More on TTS navigation

Whew! What a week! Finally got back to my blog. :-)

My answer to Sushant’s question is pretty long, so first I want to lay out a cheaper alternative that will be just fine for many apps.

If the specific features Sushant described aren’t important to you, and you’re more interested in just getting a general TTS navigation experience implemented quickly, then SAPI has a few functions that enable you to easily play & pause TTS, as well as skip forward/backward by sentence.

 

  • To start reading the whole document from the beginning:
    • Call SPVoice::Speak.
    • Pass in the text you want synthesized.
    • It may already be speaking something, so you want to make sure this is stopped by passing in the SVSFPurgeBeforeSpeak flag.
  • To pause
    • Simply call SPVoice::Pause
  • To resume
    • Call SPVoice::Resume
  • Skip forward or backward by sentence
    • SPVoice::Skip
    • You specify how many sentences to skip. A positive number skips forward. A negative number skips backward.
  • Stop
    • Call SPVoice::Speak with the SVSFPurgeBeforeSpeak flag and a null string for the text.

This is pretty much all you need. There are very few lines of code to write and debug. You may decide to get fancy make resume and skip default to play when there’s nothing to resume or skip to. SPVoice::Status.RunningState should provide enough info for you to implement the right logic. You may also want to control rate and volume, and there are function calls for each of these too.

 

Now, on to Sushant’s challenge…

 

First, I’d like to clarify and make some assumptions:

  1. Characters are difficult to use as the smallest unit of utterance (how do you pronounce the “s” in “fish”?) Phonemes are more suitable.
  2. “Line” is defined totally by the application.
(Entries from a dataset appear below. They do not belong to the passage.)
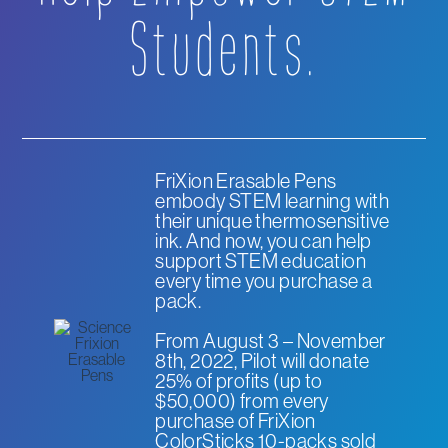
Students.
FriXion Erasable Pens
embody STEM learning with
their unique thermosensitive
ink. And now, you can help
support STEM education
every time you purchase a
pack.
From August 3 – November
8th, 2022, Pilot will donate
25% of profits (up to
$50,000) from every
purchase of FriXion
ColorSticks 10-packs sold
For this discussion I’ll take the more general approach of using sentences.
  3. How is “stop” different from “pause”? Let’s say that if you call stop, then the next time you call play or resume, synthesis starts from the beginning of the text.
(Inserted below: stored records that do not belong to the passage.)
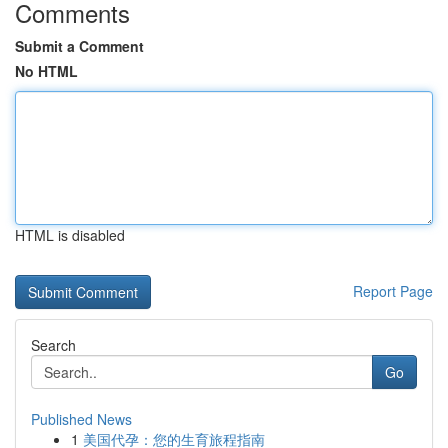
Comments
Submit a Comment
No HTML
HTML is disabled
Report Page
Search
Go
Published News
1
美国代孕：您的生育旅程指南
Let me know if these assumptions don’t match what you had in mind.

 

What makes this challenging is that while SAPI allows you to easily skip to the beginning of sentences, the problem requires the ability to skip to the beginning of words or phonemes, and SAPI has no particular functions to do this.

 

One approach

 

One approach is to forget about phonemes and only worry about words and sentences. For English, you can come up with a reasonable word and sentence breaking algorithm based on searching for white-space and punctuation (there will be some glitches in this approach, but only in uncommon cases and nothing drastic). Word and sentence breaks are very difficult to do for a lot of written languages, so this approach isn’t generic. But for English it’s probably fine.

 

If you’re in sentence mode, just call SPVoice::Speak with the particular sentence. When it’s done, the SPVoice::EndStream event will fire, and you can just Speak the next sentence. Skipping is easy – just Speak the appropriate sentence, using the SVSFPurgeBeforeSpeak flag. The same approach works for word mode: just call SPVoice::Speak one word at a time.

 

An alternative

 

An alternative is to work with the full string, but just pass in the tail of the text to SPVoice::Speak, starting from the point you want to skip to. For example, if you want to skip to “over” in “the quick brown fox jumped over the lazy dog”, call SPVoice::Speak with “over the lazy dog”. Of course, you’ll want to keep a cursor into the complete string so you can figure out how to jump backwards.

 

If you take this approach, another thing you’ll need to do is keep track of every sentence, word & phoneme that’s spoken. Although SAPI can’t skip to specific words & phonemes, it will tell you when they’ve been spoken using the SPVoice::Sentence, ::Word and ::Phoneme events. The great thing about these is that they include the index of the corresponding first character in the string that was passed to SPVoice::Speak. So if you trap these events, you’ll be able to figure out exactly where the synthesizer is up to in the master string, and be able to use this as the base index for skipping forward or backward. However, you wouldn’t be able to skip any further forward than has already been rendered.